Last week I started a social experiment without even realizing it.
Let me back up a bit and explain.
After having a great conversation with a friend Friday morning, I found myself with this burning desire inside to spread some love.
I’m weird like that.
So I came up with the idea to offer it up freely on Facebook. This is what my post said, word for word:
“Comment on this post with your favorite emoji and I’ll tell you one way you have been an encouragement in my life. This isn’t one of those chain thingies, I just really want to love on you guys today— especially if you’re having one of those days, weeks, lives where you feel like nothing you do matters. I got you! ❤”
I had no idea what to expect. Part of me wondered if everyone would ignore it, though I hoped they wouldn’t.
Emojis started to slowly trickle in and I was excited to get the chance to love on a couple of people that day.
But then they kept coming. And coming. And next thing I knew, I had 39 people to respond to.
I had people from all walks of my life in there. Friends I see on a daily basis, friends I haven’t seen since high school, and friends I’ve never had the pleasure of meeting in person.
It took me all day to send a response to everyone. I made it a point to really think about it. I wanted to give true, genuine, individual responses to each person.
I didn’t get an ounce of work done that day. The laundry sat, the blog stayed untouched, and I didn’t ship a thing—but it was amazing.
By the end of the evening, I was in such a state of euphoria over loving on others all day long, that I was literally giggling like a mad woman as I was telling my husband about the whole experience.

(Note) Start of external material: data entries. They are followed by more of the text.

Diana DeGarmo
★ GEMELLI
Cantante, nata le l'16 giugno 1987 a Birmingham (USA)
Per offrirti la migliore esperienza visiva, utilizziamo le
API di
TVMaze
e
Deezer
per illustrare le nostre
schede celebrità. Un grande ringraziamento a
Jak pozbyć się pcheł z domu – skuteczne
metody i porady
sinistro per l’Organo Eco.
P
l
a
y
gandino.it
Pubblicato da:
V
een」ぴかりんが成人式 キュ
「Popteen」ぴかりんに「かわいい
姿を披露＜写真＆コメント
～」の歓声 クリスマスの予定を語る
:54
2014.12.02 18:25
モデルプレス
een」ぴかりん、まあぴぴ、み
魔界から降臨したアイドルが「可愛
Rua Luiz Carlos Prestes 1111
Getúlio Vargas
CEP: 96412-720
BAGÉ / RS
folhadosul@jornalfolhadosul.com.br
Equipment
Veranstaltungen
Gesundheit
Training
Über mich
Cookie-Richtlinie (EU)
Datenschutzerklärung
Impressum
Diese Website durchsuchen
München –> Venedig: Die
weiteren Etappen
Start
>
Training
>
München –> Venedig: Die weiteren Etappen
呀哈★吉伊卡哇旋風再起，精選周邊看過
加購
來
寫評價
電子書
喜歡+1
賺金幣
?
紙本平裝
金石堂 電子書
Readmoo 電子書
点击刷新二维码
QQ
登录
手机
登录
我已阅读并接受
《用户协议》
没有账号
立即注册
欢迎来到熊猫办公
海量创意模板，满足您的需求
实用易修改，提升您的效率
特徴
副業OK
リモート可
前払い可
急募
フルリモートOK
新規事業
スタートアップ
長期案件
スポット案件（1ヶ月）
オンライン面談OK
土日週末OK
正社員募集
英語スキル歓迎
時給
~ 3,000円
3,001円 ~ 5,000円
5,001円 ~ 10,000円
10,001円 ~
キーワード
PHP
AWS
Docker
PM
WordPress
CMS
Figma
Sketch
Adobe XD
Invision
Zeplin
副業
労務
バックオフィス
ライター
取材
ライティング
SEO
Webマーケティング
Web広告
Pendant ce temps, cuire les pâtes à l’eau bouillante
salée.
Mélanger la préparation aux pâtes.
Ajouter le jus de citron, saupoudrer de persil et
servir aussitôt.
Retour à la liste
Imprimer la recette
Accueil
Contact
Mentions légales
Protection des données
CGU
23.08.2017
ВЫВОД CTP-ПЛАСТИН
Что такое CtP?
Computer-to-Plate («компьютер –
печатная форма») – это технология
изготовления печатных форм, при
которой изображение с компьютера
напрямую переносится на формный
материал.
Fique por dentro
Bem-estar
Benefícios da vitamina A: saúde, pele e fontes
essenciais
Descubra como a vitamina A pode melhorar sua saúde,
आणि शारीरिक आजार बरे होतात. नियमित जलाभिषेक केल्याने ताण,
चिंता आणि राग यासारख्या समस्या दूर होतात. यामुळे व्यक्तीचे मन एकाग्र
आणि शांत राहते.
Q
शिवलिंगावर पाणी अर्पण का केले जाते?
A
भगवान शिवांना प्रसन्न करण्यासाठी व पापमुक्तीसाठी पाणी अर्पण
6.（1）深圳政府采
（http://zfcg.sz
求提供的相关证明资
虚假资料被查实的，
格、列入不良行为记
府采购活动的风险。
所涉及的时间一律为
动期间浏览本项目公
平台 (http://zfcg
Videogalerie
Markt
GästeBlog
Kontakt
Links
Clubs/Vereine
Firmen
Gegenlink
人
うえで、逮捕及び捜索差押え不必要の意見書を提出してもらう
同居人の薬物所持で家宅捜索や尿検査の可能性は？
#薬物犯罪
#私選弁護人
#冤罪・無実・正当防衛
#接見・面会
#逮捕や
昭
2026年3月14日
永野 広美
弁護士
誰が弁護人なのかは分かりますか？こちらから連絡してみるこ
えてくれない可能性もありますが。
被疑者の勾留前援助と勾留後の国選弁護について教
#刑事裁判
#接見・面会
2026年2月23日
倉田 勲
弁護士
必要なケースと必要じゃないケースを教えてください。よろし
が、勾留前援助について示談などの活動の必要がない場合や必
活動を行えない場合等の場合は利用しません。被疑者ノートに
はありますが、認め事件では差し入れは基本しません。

Some people went out of their way to respond to what I said. Some even loved on me back. The exchange of encouragement within this thread ended up being 135 comments of pure goodness.
And I realized that the world needs this. It needs more of this right here. People offering their love, but also—people willing to accept it.
When someone tries to help you to your car when you’ve got your hands full of groceries + kids, do you let them? Or do you gently say, “thanks, but I’ve got it!” and handle it yourself?
Let me tell you, I lean toward the latter. I pride myself on my ability to do things by myself, by not needed other people’s help. But when we never let others help us, we never let them serve us. I love serving people and I would feel uselesss if I couldn’t do it, so why don’t I let others serve me?
If someone I hadn’t spoken to in years had posted the exact same thing as me, I would have never commented on it. I would have wanted to maybe, but would have rationalized that they would think it was weird, that the post wasn’t meant for me, etc.
That is some serious backwards thinking. What I learned through this accidental social experiment, is that if you give people the chance to receive love, they’ll take it. And that you too, should do the same.
I also learned just how much I wanted to love on those people I hadn’t spoken to in years.
People die, and I’ve lost my fair share. One of the hardest things about death is that you always feel like you never got the chance to tell that person what they meant to you.
But what if we could do that now? Right now. Today.
What if we chose to tell those old friends and new friends and everyone in-between about the impact they have made in our lives. What if we left no story untold?
That’s how I want to live.
And if you’re looking for a full heart, no page unturned kind of life, give my experiment a try. You can copy and paste exactly what I said and watch how encouraged not only everyone who comments on it feels afterwards, but how encouraged you feel after a day of loving on everyone else.